In the words of Tulane geographer Richard Campanella:

”To a remarkable degree, the identity and economy of our region rest on the aged timbers and piers of our historical structures. If you don’t believe this, try to imagine what metropolitan New Orleans would be like today had the French Quarter been razed a century ago, as was routinely suggested, and had not the success of its preservation inspired the restoration of thousands of other old buildings citywide.

“Without large-scale historic preservation, our largest source of employment — tourism — never would have germinated. The sense of exoticism instilled by legions of local-color writers would have dissipated. Culinary and musical traditions would have been deprived of a space for paying customers.”

So when I hear about the “bonuses” being given to developers under certain circumstances or the newly-introduced CZO concept of an “enhancement corridor” allowing for extraordinary development along Elysian Fields Avenue, for example, I want to know specifically what’s getting enhanced and, more specifically, who is the intended beneficiary.

Tulane professor Gene Cizek speaks eloquently of the vista from Algiers Point as you look back across the river. To the left of Canal Street, you see a modern 21st Century city; look right and there’s a virtually intact 19th-Century cityscape.

Mess with that, by throwing up tall buildings — on the riverfront or anywhere else in these historic neighborhoods — and something unique and iconic about New Orleans will be forever lost.

During the Riverfront Vision 2005 process, a member of the City Planning Commission staff remarked: “You Marigny people just want to live in the 19th Century.” In response, I said, “No, it’s even worse,” and went on to quote Plato who, around 400 B.C., offered this truth: “The city is the soul of the citizens writ large.”

Make no mistake. What is at stake here is no less than the soul of a city. You disagree?  Just try to visualize:

  • How the French Quarter would look if vested interests had succeeded in their plan to put an expressway along its riverfront.
  •  How Marigny would look, if, over 40 years ago, citizens had not created Historic Marigny Zoning (HMZ) in order to preserve the character of the neighborhood by curtailing plans for more out-of-scale developments like the yellow-brick seniors’ residence that looms over the south side of Washington Square.
  • What Claiborne Avenue would look like today if the elevated interstate that guts the Treme neighborhood had never been built.

It seems that someone’s always got a compelling reason to propose new developments that damage a community. I can only hope that city leaders are fully aware of the far more compelling reasons not to do those same things.

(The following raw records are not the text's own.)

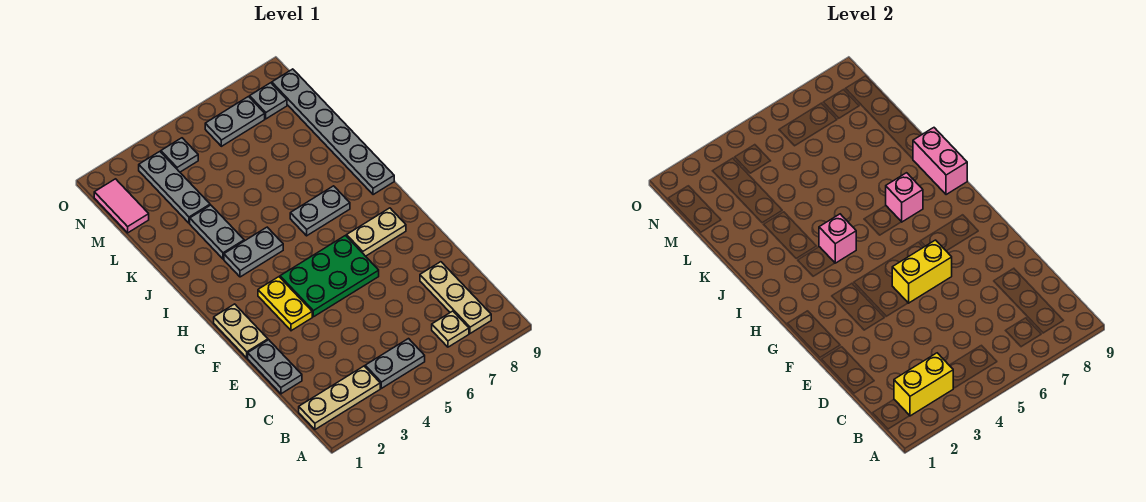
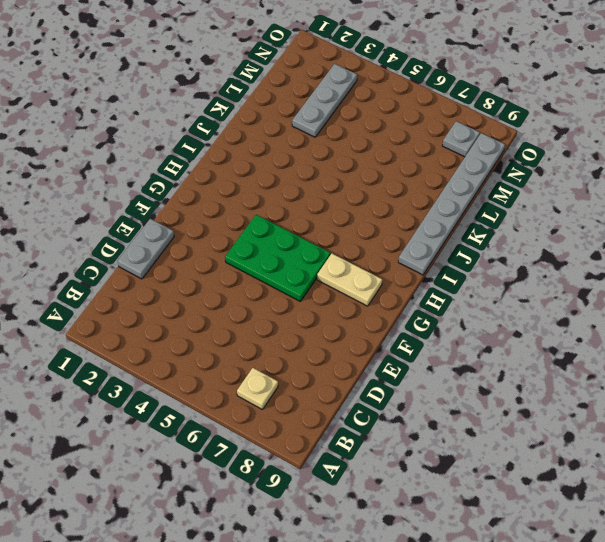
none -> tan 1x3 plate [299,366,380,429]
none -> grey 1x2 plate [365,339,425,388]
none -> tan 1x3 plate [420,262,491,333]

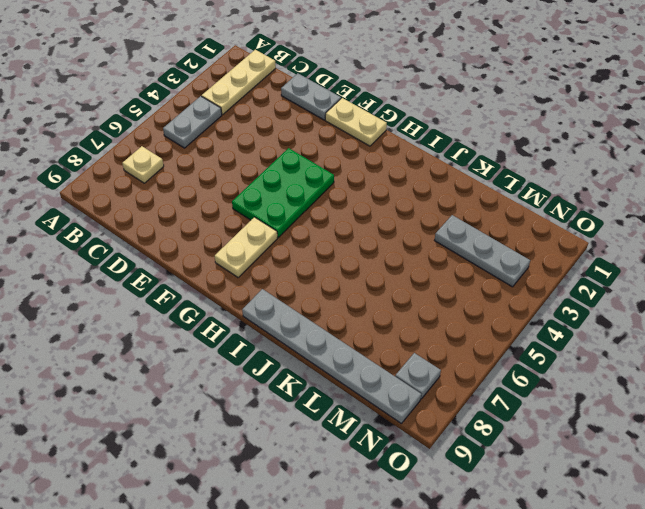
none -> tan 1x3 plate [420,262,491,333]
none -> yellow 1x2 plate [258,277,312,331]
none -> grey 1x2 plate [224,227,283,277]

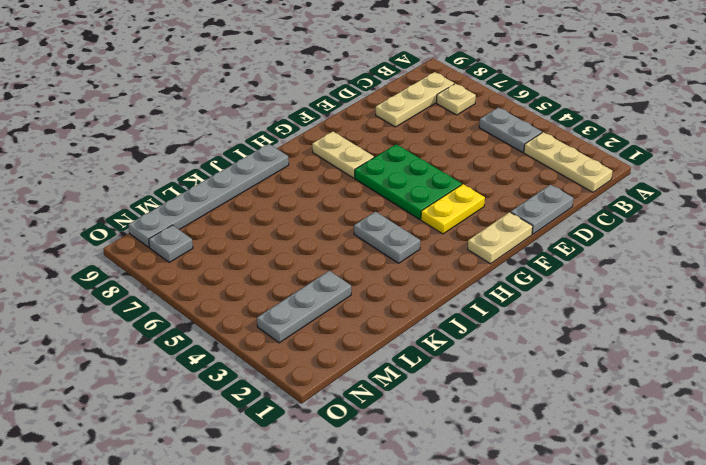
none -> grey 1x2 plate [290,186,350,236]
none -> grey 1x2 plate [190,205,244,259]
none -> pink 1x2 tile [94,179,149,233]

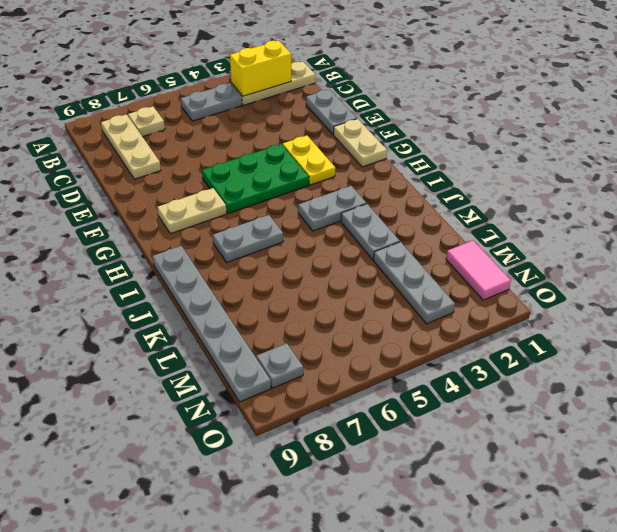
none -> grey 1x1 plate [161,138,198,172]
none -> grey 1x2 plate [205,97,265,146]
none -> yellow 1x2 brick [892,240,952,303]

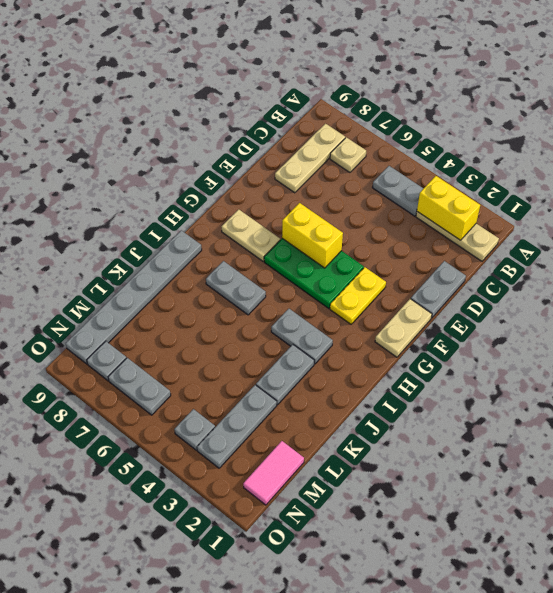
none -> pink 1x1 brick [819,214,856,263]
none -> pink 1x1 brick [886,173,923,222]
none -> pink 1x2 brick [913,128,967,195]

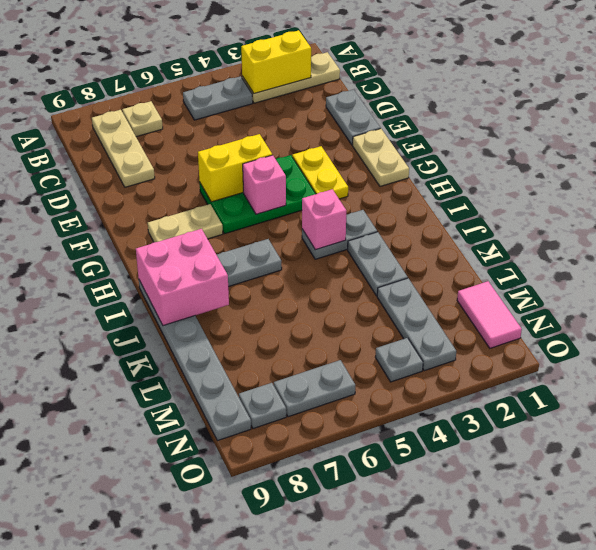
pink 1x1 brick [243,155,286,214] -> pink 1x1 brick moved to [886,173,923,222]
pink 2x2 brick [136,229,229,325] -> pink 1x2 brick [913,128,967,195]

Our past is not passé, no more so than the ancient ideals of harmony, balance and proportion that shape our very experience of the world.

And I am hopeful that another old ideal, that of democratic process, is still alive in this city and in the hearts of our leaders, because as citizens we all need to revisit the planning process and give ourselves more time. Time enough to get this right.

Diane Lease has been a full-time resident of Marigny since 1997.